_WHAT IS BEING ASKED_.
Output, exactly as written, the lines below starting at the line containing "banhkemtrangmoon@gmail.com" and ending at the line containing "Turismo e viaggi ne". Drop the pictures and keep both end lines.

= = =

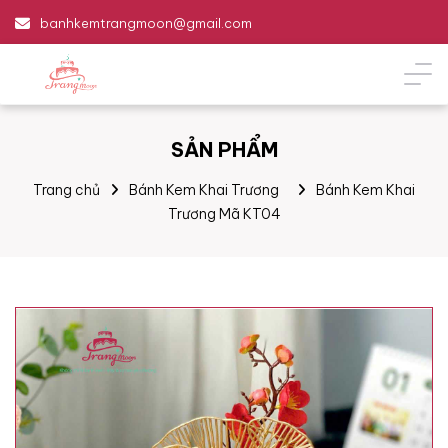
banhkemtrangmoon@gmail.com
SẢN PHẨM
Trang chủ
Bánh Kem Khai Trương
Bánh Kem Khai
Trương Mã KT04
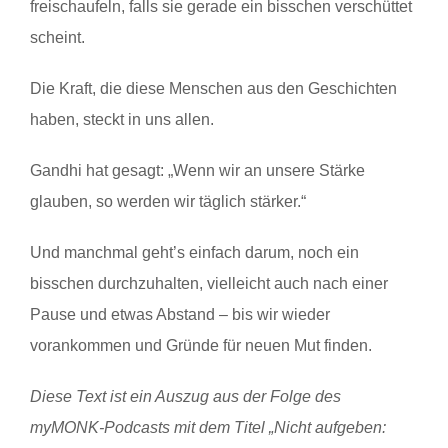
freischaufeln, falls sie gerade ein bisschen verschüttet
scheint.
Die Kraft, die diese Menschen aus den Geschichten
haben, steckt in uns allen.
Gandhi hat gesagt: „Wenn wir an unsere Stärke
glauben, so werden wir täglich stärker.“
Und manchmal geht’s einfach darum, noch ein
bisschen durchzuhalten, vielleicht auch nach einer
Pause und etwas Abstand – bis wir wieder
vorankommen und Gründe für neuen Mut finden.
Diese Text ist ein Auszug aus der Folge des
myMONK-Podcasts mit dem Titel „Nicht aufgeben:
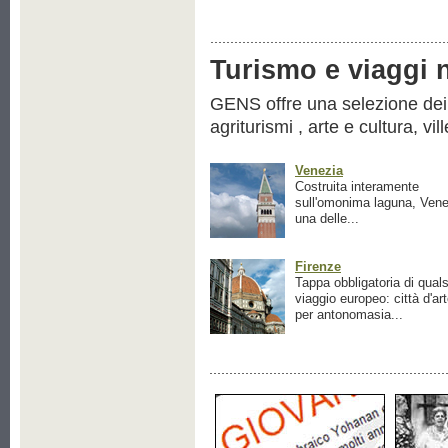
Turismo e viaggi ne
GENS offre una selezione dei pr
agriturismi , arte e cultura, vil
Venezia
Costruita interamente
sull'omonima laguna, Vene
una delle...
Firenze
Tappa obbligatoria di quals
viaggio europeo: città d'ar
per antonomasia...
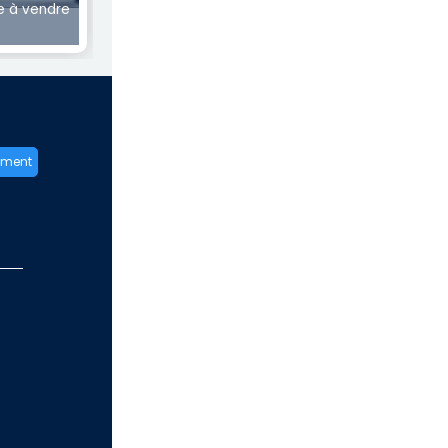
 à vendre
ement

= = =

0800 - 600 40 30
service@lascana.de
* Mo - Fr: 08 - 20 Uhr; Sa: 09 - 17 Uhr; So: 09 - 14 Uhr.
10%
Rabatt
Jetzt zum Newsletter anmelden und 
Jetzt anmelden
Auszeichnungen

= = =

_EXERCISE SOLUTION_.
banhkemtrangmoon@gmail.com
SẢN PHẨM
Trang chủ
Bánh Kem Khai Trương
Bánh Kem Khai
Trương Mã KT04
freischaufeln, falls sie gerade ein bisschen verschüttet
scheint.
Die Kraft, die diese Menschen aus den Geschichten
haben, steckt in uns allen.
Gandhi hat gesagt: „Wenn wir an unsere Stärke
glauben, so werden wir täglich stärker.“
Und manchmal geht’s einfach darum, noch ein
bisschen durchzuhalten, vielleicht auch nach einer
Pause und etwas Abstand – bis wir wieder
vorankommen und Gründe für neuen Mut finden.
Diese Text ist ein Auszug aus der Folge des
myMONK-Podcasts mit dem Titel „Nicht aufgeben:
Turismo e viaggi ne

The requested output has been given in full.